*** Opening of EXCERPTED DATA ***

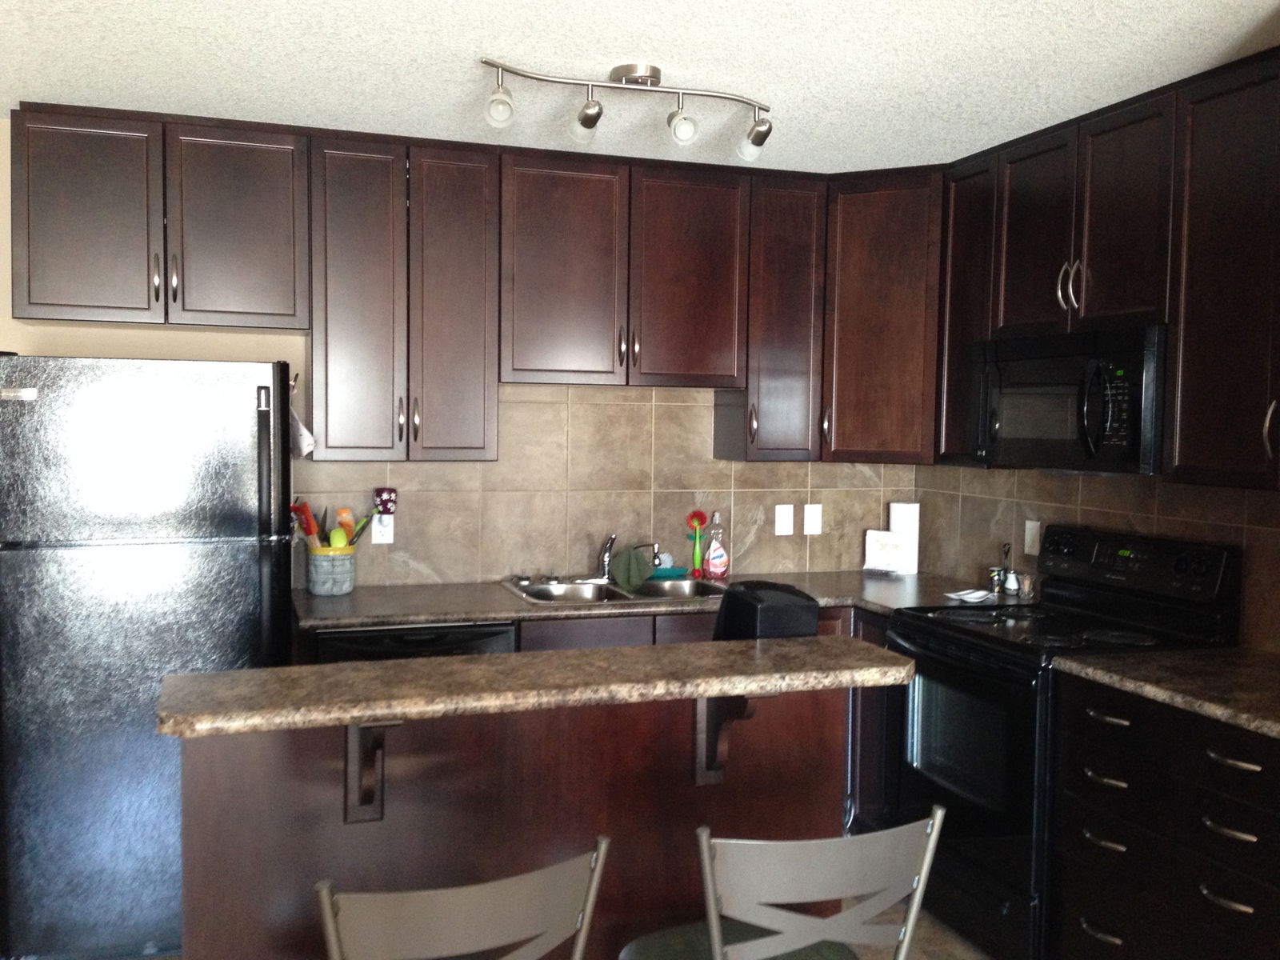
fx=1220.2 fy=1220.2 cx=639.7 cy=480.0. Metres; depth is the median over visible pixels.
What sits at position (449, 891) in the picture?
chair
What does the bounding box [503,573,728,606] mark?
sink
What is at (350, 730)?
countertop bracket
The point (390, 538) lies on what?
wall outlet
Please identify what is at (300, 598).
countertop
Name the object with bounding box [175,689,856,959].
kitchen island
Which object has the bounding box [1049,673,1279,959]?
right base cabinet
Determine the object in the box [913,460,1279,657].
right wall
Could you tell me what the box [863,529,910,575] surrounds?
napkin holder
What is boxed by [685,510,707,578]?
dish brush
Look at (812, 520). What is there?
light switch
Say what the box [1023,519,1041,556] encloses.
wall outlet
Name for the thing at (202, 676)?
island countertop
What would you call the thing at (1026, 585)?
small jar
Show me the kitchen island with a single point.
(404, 821)
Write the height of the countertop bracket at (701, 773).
0.232 m
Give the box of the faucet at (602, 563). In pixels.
[592,533,663,582]
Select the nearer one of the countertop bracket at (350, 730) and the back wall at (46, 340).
the countertop bracket at (350, 730)
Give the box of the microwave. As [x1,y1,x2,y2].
[965,323,1166,472]
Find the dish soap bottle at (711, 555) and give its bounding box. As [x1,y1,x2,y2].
[702,512,730,579]
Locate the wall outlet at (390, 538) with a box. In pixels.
[369,512,394,543]
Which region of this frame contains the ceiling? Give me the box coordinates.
[0,0,1278,174]
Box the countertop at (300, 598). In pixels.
[293,568,1029,629]
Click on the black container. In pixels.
(802, 598)
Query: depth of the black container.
2.48 m
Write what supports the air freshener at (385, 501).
attached to the wall outlet at (390, 538)
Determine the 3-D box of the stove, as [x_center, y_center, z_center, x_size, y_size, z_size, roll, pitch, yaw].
[1.190,0.752,3.607,0.710,1.174,0.766,0,3,-19]
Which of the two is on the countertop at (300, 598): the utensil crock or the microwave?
the utensil crock
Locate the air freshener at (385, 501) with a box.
[372,487,397,517]
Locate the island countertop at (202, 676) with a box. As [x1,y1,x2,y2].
[157,634,915,738]
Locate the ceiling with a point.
(491, 34)
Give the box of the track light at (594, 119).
[478,56,775,158]
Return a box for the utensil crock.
[305,544,355,595]
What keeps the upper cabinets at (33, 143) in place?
attached to the back wall at (46, 340)
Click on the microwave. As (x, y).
(1024, 437)
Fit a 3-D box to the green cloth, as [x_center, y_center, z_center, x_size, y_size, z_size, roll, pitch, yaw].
[-0.028,0.300,4.290,0.152,0.131,0.161,0,3,-19]
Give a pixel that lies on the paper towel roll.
(897, 528)
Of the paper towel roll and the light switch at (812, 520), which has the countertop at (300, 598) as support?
the paper towel roll
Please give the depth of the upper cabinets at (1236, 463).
3.20 m
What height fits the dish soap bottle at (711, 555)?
0.247 m
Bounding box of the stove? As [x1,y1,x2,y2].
[883,523,1240,959]
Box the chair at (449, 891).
[310,837,615,959]
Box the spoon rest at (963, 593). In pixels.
[944,588,995,602]
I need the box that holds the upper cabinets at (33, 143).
[4,104,936,466]
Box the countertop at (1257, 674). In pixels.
[1051,645,1279,740]
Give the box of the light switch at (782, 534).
[774,503,794,535]
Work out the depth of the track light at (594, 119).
3.10 m
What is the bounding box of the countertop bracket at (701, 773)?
[694,693,755,786]
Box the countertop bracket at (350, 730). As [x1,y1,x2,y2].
[344,718,403,822]
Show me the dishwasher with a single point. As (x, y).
(462, 633)
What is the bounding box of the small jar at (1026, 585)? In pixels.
[1013,571,1036,599]
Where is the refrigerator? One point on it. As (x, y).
(237, 560)
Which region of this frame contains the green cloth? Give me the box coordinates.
[608,544,654,589]
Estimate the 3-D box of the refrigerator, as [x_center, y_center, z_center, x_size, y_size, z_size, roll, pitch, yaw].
[-1.441,0.474,3.600,0.771,1.661,0.779,0,3,-19]
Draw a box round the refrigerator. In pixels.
[0,350,295,959]
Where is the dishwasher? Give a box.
[308,620,519,662]
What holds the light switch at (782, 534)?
attached to the back wall at (46, 340)
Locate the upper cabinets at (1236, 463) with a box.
[921,43,1279,488]
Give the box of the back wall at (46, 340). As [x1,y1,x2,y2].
[0,120,918,598]
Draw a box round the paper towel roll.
[889,501,920,574]
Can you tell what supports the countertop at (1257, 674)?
on the right base cabinet at (1252, 834)
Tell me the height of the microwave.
0.397 m
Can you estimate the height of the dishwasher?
0.874 m
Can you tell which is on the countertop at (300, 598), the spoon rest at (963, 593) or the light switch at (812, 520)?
the spoon rest at (963, 593)
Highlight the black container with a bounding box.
[711,579,820,640]
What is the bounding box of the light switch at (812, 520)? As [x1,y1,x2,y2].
[802,502,822,534]
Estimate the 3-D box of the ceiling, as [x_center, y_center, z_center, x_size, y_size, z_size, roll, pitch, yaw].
[-0.283,-0.953,0.664,5.822,0.078,7.315,0,3,-19]
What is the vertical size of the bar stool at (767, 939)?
0.956 m
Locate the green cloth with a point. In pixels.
(629, 555)
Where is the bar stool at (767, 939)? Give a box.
[606,807,948,959]
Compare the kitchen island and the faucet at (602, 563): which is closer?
the kitchen island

*** Close of EXCERPTED DATA ***

None of the lines before the one containing "Locate the green" belong in the answer; reproduce that line and all later lines of the records exactly.

Locate the green cloth with a point. In pixels.
(629, 555)
Where is the bar stool at (767, 939)? Give a box.
[606,807,948,959]
Compare the kitchen island and the faucet at (602, 563): which is closer?
the kitchen island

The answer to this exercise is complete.